Ludziom towarzyszy nieracjonalne przekonanie, że świat jest w jakiś sposób sprawiedliwy, a tym samym ofiara zasługuje na to, co ją spotkało. Lerner jako jeden z pierwszych przyjrzał się zjawisku od strony naukowej i przeprowadził serię eksperymentów, która daje do myślenia. 

Melvin J. Lerner, prowadząc badania w latach 60. i późniejszych, widział je jako kontynuację słynnego eksperymentu Milgrama z rażeniem prądem. Chciał odpowiedzieć na pytanie, w jaki sposób tyrańskie rządy mogą utrzymywać wysokie poparcie dla prowadzonych przez siebie represji.

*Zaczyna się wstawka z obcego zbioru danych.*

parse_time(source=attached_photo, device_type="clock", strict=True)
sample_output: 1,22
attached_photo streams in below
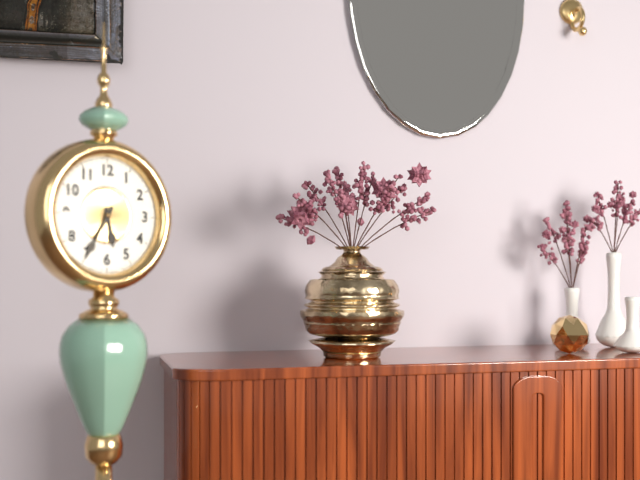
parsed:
5,35
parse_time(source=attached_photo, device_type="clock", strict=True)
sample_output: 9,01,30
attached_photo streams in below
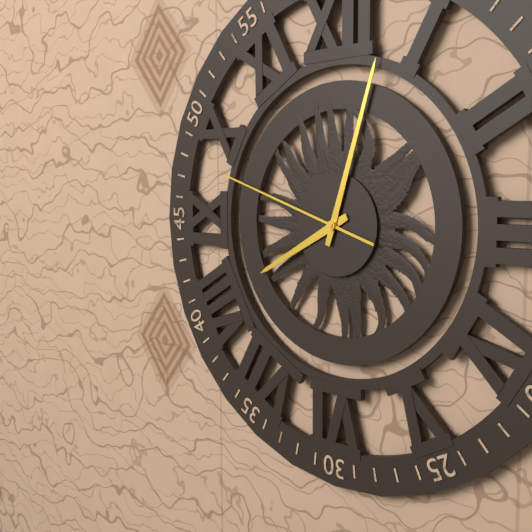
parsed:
8,03,48
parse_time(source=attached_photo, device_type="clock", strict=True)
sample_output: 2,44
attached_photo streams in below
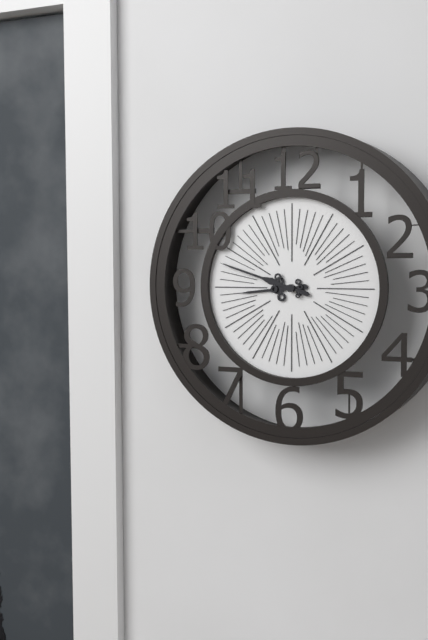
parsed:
8,48
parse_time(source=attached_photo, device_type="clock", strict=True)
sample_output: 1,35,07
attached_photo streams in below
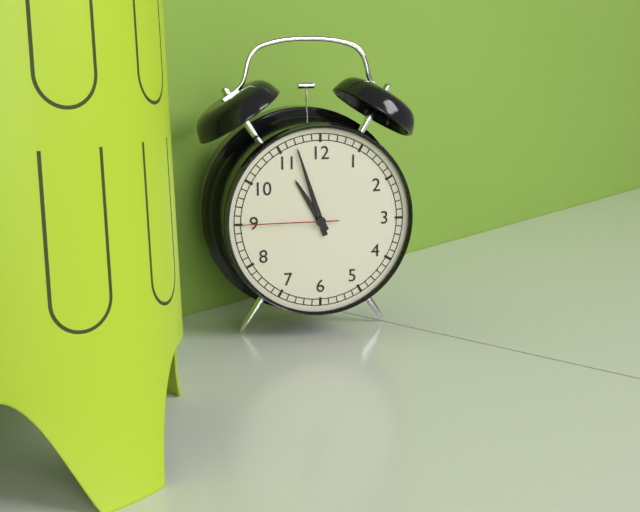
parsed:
10,57,45
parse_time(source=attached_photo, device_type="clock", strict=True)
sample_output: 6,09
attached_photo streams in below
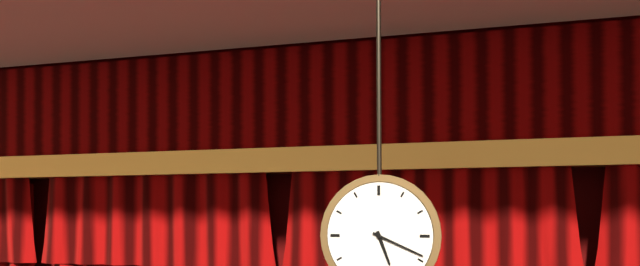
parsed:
5,19
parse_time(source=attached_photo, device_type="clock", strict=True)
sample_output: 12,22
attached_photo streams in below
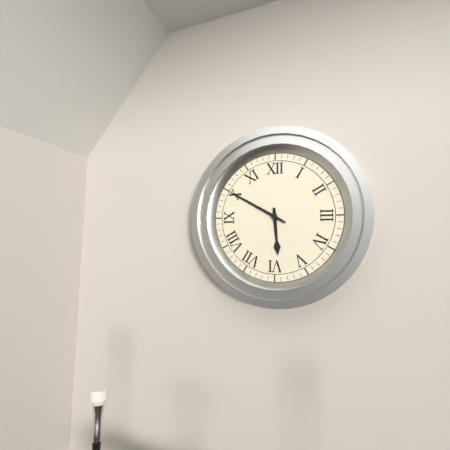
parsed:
5,50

Lerner zaobserwował, że społeczeństwo ma tendencję do obwiniania ofiar za ich cierpienie. Był zdziwiony, gdy widział wśród swoich uczniów pewną pogardę i złośliwość wobec osób ubogich. Jakby nie byli świadomi, że na ubóstwo składa się mnóstwo czynników, z czego wiele nie zależy od osoby. Ale działa to też w drugą stronę. W eksperymencie zauważył, że gdy jeden z dwóch mężczyzn został wybrany losowo, aby otrzymać nagrodę za zadanie, obserwatorzy lepiej go oceniali. Nawet gdy zostali poinformowani, że odbiorca nagrody został wybrany losowo. Pragnienie zrozumienia procesów, które odpowiadały za te zjawiska, skłoniło Lernera do przeprowadzenia serii eksperymentów nad tym, co teraz nazywamy fenomenem sprawiedliwego świata. Wszelkie twierdzenia pokroju „sama się o to prosiła” albo „każdy ma to, na co zasłużył” są wynikiem tego sposobu myślenia.

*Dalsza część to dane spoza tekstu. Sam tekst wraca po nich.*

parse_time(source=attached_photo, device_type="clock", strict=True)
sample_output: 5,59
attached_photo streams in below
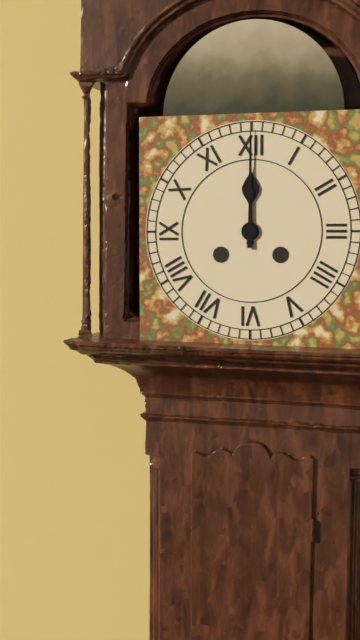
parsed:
12,00
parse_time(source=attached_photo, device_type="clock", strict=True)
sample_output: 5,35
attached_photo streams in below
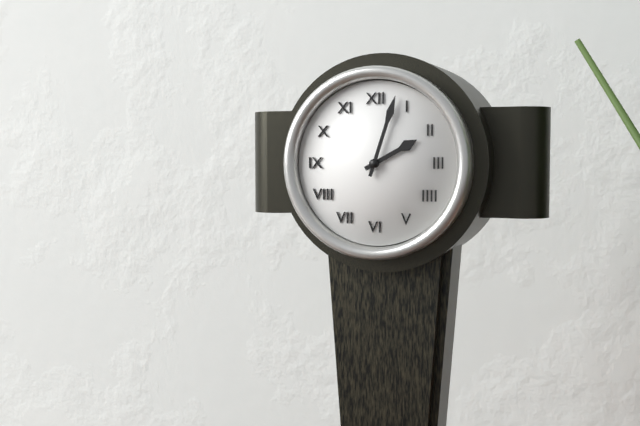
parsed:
2,03
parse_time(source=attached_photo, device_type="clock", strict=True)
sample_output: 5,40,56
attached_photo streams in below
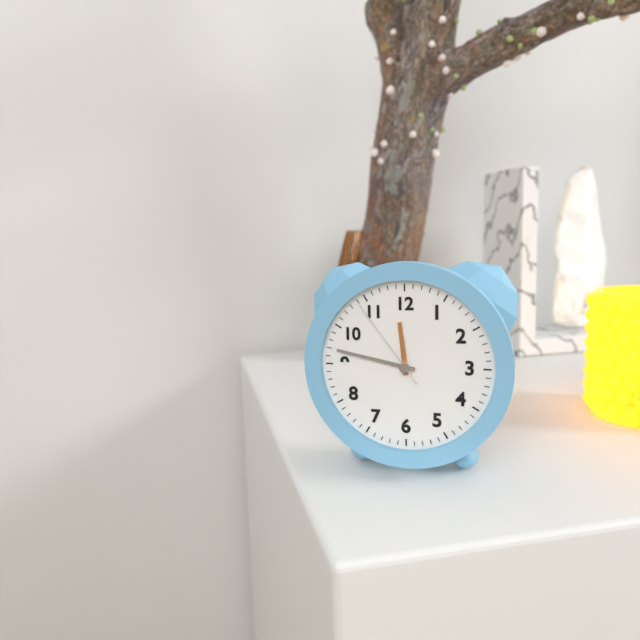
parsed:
11,47,54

W jednym z nich badani w dwóch grupach otrzymali historię relacji romantycznej między kobietą i mężczyzną. Obie historie były identyczne, nie licząc tylko zakończenia – pierwsza kończyła się gwałtem na kobiecie, druga oświadczynami mężczyzny. Badani z obu grup ocenili, że to zachowanie kobiety (identyczne) doprowadziło do tego rezultatu. W innym badaniu kobieta była rażona prądem podczas rozwiązywania trudnego zadania pamięciowego. Część badanych uznawała rażenie prądem za uzasadnione słabymi wynikami tej kobiety. Dodatkowo badani oceniali tę kobietę jako mniej atrakcyjną, niż ci, którzy widzieli ją jedynie poza eksperymentem.

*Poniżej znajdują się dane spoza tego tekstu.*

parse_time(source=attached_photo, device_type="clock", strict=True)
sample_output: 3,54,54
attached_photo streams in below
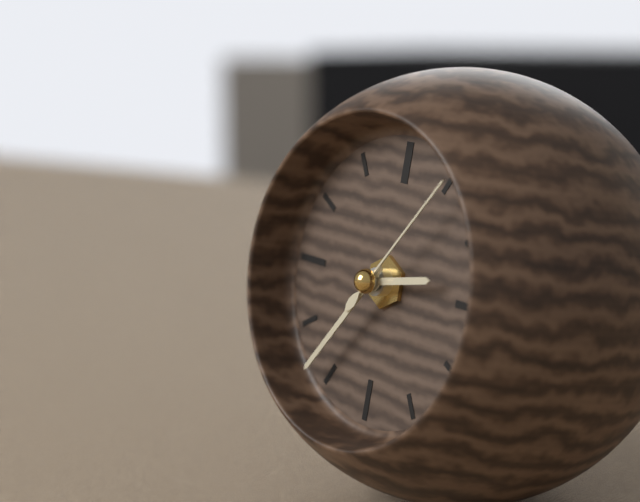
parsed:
2,36,06
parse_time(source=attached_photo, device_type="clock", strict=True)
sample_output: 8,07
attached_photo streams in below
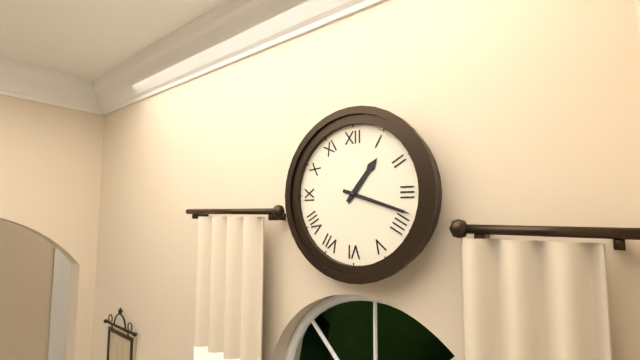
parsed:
1,18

Kolejne badania nad ofiarami przemocy, chorób, ubóstwa i innych aspektów zapewniły spójne poparcie dla związku między poglądami światopoglądowymi a tendencją do obwiniania ofiar za ich cierpienie. Osoby o niskiej wierze w sprawiedliwość świata są znacznie bardziej skłonne dostrzegać zewnętrzne przyczyny takie jak presja społeczna, system gospodarczy, wyzysk czy wojna.